Trump's Jerusalem Decision Immediately Prompts Protests After He Claimed It Would "Advance the Peace Process"

President Donald Trump’s announcement Wednesday that the U.S. is moving its embassy in Israel from Tel Aviv to Jerusalem—officially recognizing it as the Israeli capital—led to protests across the Muslim world, contradicting Trump’s claim the move would “advance the peace process” in the region. Getty Images

President Donald Trump's announcement Wednesday the U.S. will move its embassy in Israel from Tel Aviv to Jerusalem––officially recognizing it as the Israeli capital––led to protests across the Muslim world, contradicting Trump's claim the move would "advance the peace process" in the region.

The Palestinian president, Mahmoud Abbas, swiftly decried Trump's decision, describing it as America's "declaration of withdrawal" from any efforts to bring peace between Israel and Palestine. Palestinian leaders have called for three "days of rage" against the decision.

In Jerusalem, a wide array of people––including Christians––protested Trump's announcement throughout the day on Wednesday. Some of the protesters burned American flags.

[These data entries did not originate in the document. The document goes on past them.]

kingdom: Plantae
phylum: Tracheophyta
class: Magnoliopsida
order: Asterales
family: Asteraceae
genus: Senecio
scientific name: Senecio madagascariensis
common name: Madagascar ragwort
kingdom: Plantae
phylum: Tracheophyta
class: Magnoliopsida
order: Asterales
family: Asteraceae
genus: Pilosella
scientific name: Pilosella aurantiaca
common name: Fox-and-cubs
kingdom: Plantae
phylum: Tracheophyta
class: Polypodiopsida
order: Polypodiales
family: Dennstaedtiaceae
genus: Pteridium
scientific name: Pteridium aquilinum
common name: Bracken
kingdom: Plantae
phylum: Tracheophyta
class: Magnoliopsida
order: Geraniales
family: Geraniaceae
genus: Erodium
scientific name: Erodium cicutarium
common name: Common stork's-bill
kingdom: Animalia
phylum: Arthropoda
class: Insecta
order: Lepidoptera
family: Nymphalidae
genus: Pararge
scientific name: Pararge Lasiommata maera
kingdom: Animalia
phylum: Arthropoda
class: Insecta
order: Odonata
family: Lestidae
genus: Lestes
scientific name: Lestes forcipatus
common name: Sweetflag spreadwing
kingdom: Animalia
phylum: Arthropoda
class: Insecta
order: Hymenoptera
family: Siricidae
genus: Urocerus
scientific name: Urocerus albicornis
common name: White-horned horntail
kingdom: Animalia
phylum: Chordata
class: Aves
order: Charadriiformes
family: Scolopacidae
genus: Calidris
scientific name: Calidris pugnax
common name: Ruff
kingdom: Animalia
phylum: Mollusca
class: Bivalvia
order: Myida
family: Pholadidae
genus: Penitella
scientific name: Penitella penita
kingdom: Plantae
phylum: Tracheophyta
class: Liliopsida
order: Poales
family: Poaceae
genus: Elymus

Watch: A Palestinian protest followed the announcement that President Trump will declare Jerusalem as the capital of Israel

— Intl. Business Times (@IBTimes) December 6, 2017

The White House had a conference call with Christian faith leaders about Trumps Jerusalem announcement. Faith leaders were reportedly “absolutely ecstatic” about todays decision. Meanwhile Christians in Bethlehem have turned off their Xmas tree lights to protest Trumps decision

— Ayman Mohyeldin (@AymanM) December 6, 2017

Protesters in the #WestBank burn images of President #Trump over his expected announcement #Jerusalem will be recognized by the US as #Israel's capital.

— Chris Stewart (@CStewartNews) December 6, 2017

Tale of two cities:

East Jerusalem: Al-Aqsa turns off lights in protest at Trump's decision.

West Jerusalem: Jerusalem municipality celebrates Trump decision by projecting image of US flag on old city wall.

— Areeb Ullah #WearAMask (@are_eb) December 6, 2017

There were also massive protests outside of the U.S. diplomatic mission in Istanbul after Trump's Jerusalem announcement.

BREAKING: Hundreds of protesters already rallying outside of U.S. diplomatic mission in Istanbul in response to Trump’s Jerusalem announcement

— Scott Dworkin (@funder) December 6, 2017

And so it begins...

Demonstrations in Istanbul against Trump's decision to recognize Jerusalem and Israel's capitol.

— Trita Parsi (@tparsi) December 6, 2017

Many other Muslim nations and some European nations, including top U.S. allies, have pushed against Trump's decision to move the U.S. Embassy to Jerusalem.

French President Emmanuel Macron described the move as a "regrettable decision that France does not approve."

United Nations Secretary-General António Guterres also spoke out against the decision, stating he would do everything in his power "to support the Israeli and Palestinian leaders to return to meaningful negotiations and to realize this vision of a lasting peace for both people."

Meanwhile, U.S. embassies in the Middle East and Europe issued warnings to Americans traveling or living there for the potential for violent backlash over Trump's announcement.

Amid the global outcry, the Israeli government celebrated the decision, though it is quite alone in this regard. "This is a historic day," Israeli Prime Minister Benjamin Netanyahu said as he thanked Trump for the decision in a public address posted on Twitter.

In his announcement, Trump focused partly on domestic concerns: "I've judged this course of action to be in the best interests of the United States of America and the pursuit of peace between Israel and the Palestinians."

He also called the move, which was mandated by Congress in 1995, "a long-overdue step to advance the peace process and to work towards a lasting agreement."

"The United States remains deeply committed to helping facilitate a peace agreement that is acceptable to both sides," he added.